** TASK DESCRIPTION **
From the first entry to the last, repeat them all exactly.

** GIVEN DATA **

────

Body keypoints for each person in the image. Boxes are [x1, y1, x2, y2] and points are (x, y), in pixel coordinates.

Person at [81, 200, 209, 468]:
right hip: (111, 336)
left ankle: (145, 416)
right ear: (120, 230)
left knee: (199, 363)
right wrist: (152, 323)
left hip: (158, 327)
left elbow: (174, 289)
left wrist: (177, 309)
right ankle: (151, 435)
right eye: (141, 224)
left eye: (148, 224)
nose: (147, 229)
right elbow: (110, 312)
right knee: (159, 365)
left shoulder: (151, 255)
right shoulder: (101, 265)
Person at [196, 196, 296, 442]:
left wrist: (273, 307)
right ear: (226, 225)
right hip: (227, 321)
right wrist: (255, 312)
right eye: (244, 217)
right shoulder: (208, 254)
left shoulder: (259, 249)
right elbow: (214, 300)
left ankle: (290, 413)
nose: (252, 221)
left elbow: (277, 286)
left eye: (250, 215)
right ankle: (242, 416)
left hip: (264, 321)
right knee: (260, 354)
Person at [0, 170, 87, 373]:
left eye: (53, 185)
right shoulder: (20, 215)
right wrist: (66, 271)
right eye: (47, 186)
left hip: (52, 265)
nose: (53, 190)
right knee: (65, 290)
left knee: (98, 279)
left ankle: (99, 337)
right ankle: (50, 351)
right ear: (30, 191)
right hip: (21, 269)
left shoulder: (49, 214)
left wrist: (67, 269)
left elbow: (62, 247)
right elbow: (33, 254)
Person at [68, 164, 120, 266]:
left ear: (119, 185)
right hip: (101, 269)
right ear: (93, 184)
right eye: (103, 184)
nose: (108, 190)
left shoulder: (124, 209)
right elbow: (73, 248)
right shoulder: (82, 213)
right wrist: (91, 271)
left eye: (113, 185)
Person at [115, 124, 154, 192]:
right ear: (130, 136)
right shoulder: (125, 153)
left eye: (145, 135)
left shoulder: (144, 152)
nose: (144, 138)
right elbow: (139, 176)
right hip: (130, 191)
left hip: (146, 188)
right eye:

────

** FINISHED TASK **
Body keypoints for each person in the image. Boxes are [x1, y1, x2, y2] and points are (x, y), in pixel coordinates.

Person at [81, 200, 209, 468]:
right hip: (111, 336)
left ankle: (145, 416)
right ear: (120, 230)
left knee: (199, 363)
right wrist: (152, 323)
left hip: (158, 327)
left elbow: (174, 289)
left wrist: (177, 309)
right ankle: (151, 435)
right eye: (141, 224)
left eye: (148, 224)
nose: (147, 229)
right elbow: (110, 312)
right knee: (159, 365)
left shoulder: (151, 255)
right shoulder: (101, 265)
Person at [196, 196, 296, 442]:
left wrist: (273, 307)
right ear: (226, 225)
right hip: (227, 321)
right wrist: (255, 312)
right eye: (244, 217)
right shoulder: (208, 254)
left shoulder: (259, 249)
right elbow: (214, 300)
left ankle: (290, 413)
nose: (252, 221)
left elbow: (277, 286)
left eye: (250, 215)
right ankle: (242, 416)
left hip: (264, 321)
right knee: (260, 354)
Person at [0, 170, 87, 373]:
left eye: (53, 185)
right shoulder: (20, 215)
right wrist: (66, 271)
right eye: (47, 186)
left hip: (52, 265)
nose: (53, 190)
right knee: (65, 290)
left knee: (98, 279)
left ankle: (99, 337)
right ankle: (50, 351)
right ear: (30, 191)
right hip: (21, 269)
left shoulder: (49, 214)
left wrist: (67, 269)
left elbow: (62, 247)
right elbow: (33, 254)
Person at [68, 164, 120, 266]:
left ear: (119, 185)
right hip: (101, 269)
right ear: (93, 184)
right eye: (103, 184)
nose: (108, 190)
left shoulder: (124, 209)
right elbow: (73, 248)
right shoulder: (82, 213)
right wrist: (91, 271)
left eye: (113, 185)
Person at [115, 124, 154, 192]:
right ear: (130, 136)
right shoulder: (125, 153)
left eye: (145, 135)
left shoulder: (144, 152)
nose: (144, 138)
right elbow: (139, 176)
right hip: (130, 191)
left hip: (146, 188)
right eye:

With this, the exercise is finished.